> [WHAT YOU NEED TO DO]:
Would you transcribe each entry precisely as it stands, setting aside any images?

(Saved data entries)
-.-.-
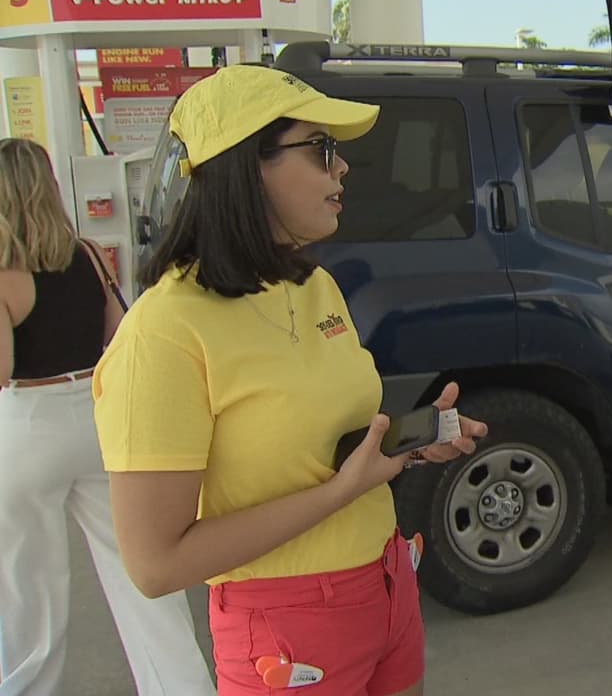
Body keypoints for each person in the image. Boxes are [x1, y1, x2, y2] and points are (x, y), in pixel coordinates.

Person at [92, 65, 488, 696]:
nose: (343, 169)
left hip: (386, 584)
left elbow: (314, 442)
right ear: (248, 166)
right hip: (285, 625)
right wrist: (339, 492)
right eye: (321, 149)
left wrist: (407, 443)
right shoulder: (163, 332)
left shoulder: (314, 286)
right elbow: (155, 564)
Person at [0, 138, 213, 695]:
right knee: (141, 572)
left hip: (27, 426)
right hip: (94, 421)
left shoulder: (3, 274)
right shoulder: (87, 254)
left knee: (30, 592)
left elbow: (1, 370)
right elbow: (120, 338)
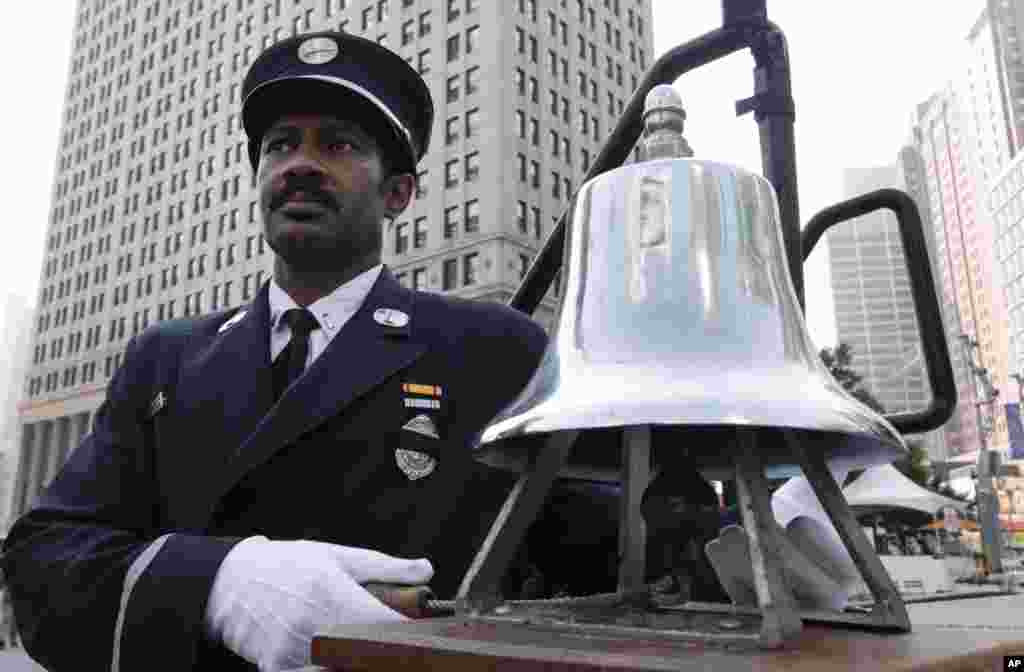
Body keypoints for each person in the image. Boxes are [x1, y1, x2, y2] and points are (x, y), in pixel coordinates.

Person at [1, 31, 618, 671]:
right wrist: (216, 584)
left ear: (399, 193)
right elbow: (44, 559)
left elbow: (617, 573)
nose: (301, 162)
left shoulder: (493, 350)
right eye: (280, 145)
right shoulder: (164, 361)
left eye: (339, 144)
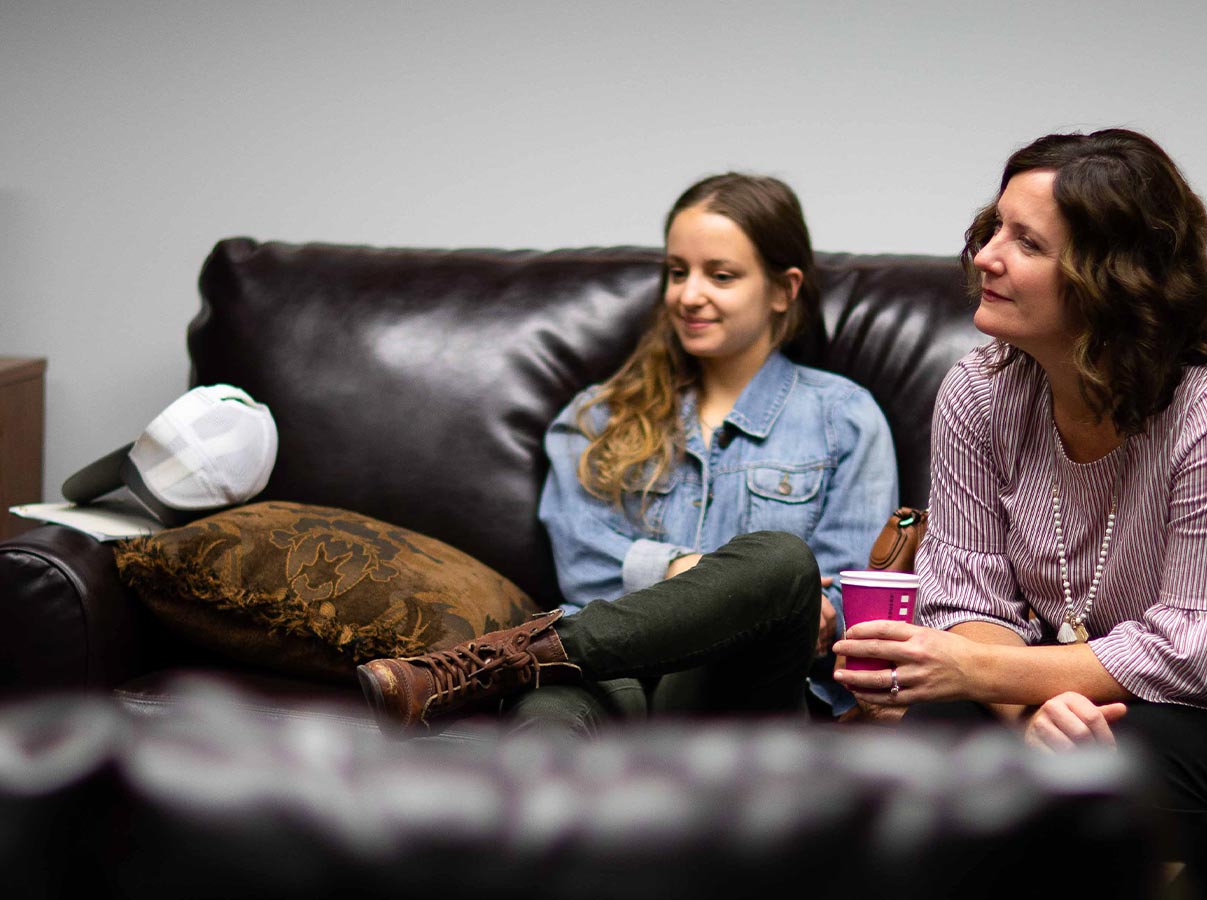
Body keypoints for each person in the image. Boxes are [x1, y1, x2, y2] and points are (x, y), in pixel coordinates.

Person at [830, 130, 1207, 895]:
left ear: (1109, 281)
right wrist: (1030, 715)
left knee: (1128, 764)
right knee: (945, 733)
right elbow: (968, 603)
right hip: (1105, 684)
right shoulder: (977, 392)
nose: (985, 257)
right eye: (994, 228)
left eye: (1027, 243)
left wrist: (984, 673)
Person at [359, 173, 897, 734]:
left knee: (782, 562)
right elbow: (584, 567)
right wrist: (696, 576)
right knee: (547, 718)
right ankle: (510, 677)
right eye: (677, 272)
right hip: (607, 675)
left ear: (784, 290)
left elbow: (843, 602)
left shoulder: (845, 419)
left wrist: (724, 585)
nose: (688, 295)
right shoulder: (597, 418)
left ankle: (497, 663)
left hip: (737, 689)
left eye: (721, 276)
-.-.-
> [YOUR RESPONSE]:
Body keypoints for each person in the image. Boxes are [x1, y1, x2, y2] and points are (x, y), in pixel coordinates.

Person at [92, 65, 488, 696]:
nose: (343, 169)
left hip: (386, 584)
left elbow: (314, 442)
right ear: (248, 166)
right hip: (285, 625)
right wrist: (339, 492)
right eye: (321, 149)
left wrist: (407, 443)
right shoulder: (163, 332)
left shoulder: (314, 286)
right elbow: (155, 564)
Person at [0, 138, 213, 695]:
right knee: (141, 572)
left hip: (27, 426)
right hip: (94, 421)
left shoulder: (3, 274)
right shoulder: (87, 254)
left knee: (30, 592)
left elbow: (1, 370)
right elbow: (120, 338)
Body keypoints for each person in the image. Boxes are [x1, y1, x2, y2] and points are (x, y), in pixel coordinates.

Person at [1, 31, 618, 671]:
right wrist: (216, 584)
left ear: (399, 193)
right elbow: (44, 559)
left elbow: (617, 573)
nose: (301, 162)
left shoulder: (493, 350)
right eye: (280, 145)
right shoulder: (164, 361)
left eye: (339, 144)
Body keypoints for each person in the image. Boxes are [x1, y1, x2, y2] and points are (x, y), in pixel coordinates.

Person at [830, 130, 1207, 895]:
left ear: (1109, 281)
right wrist: (1030, 715)
left knee: (1128, 764)
right knee: (945, 733)
right elbow: (968, 603)
right hip: (1105, 684)
right shoulder: (977, 392)
nose: (985, 257)
right eye: (994, 228)
left eye: (1027, 243)
left wrist: (984, 673)
Person at [359, 173, 897, 734]:
left knee: (782, 562)
right elbow: (584, 567)
right wrist: (696, 576)
right knee: (547, 718)
right ankle: (510, 677)
right eye: (677, 272)
right hip: (607, 675)
left ear: (784, 290)
left elbow: (843, 602)
left shoulder: (845, 419)
left wrist: (724, 585)
nose: (688, 295)
right shoulder: (597, 418)
left ankle: (497, 663)
left hip: (737, 689)
left eye: (721, 276)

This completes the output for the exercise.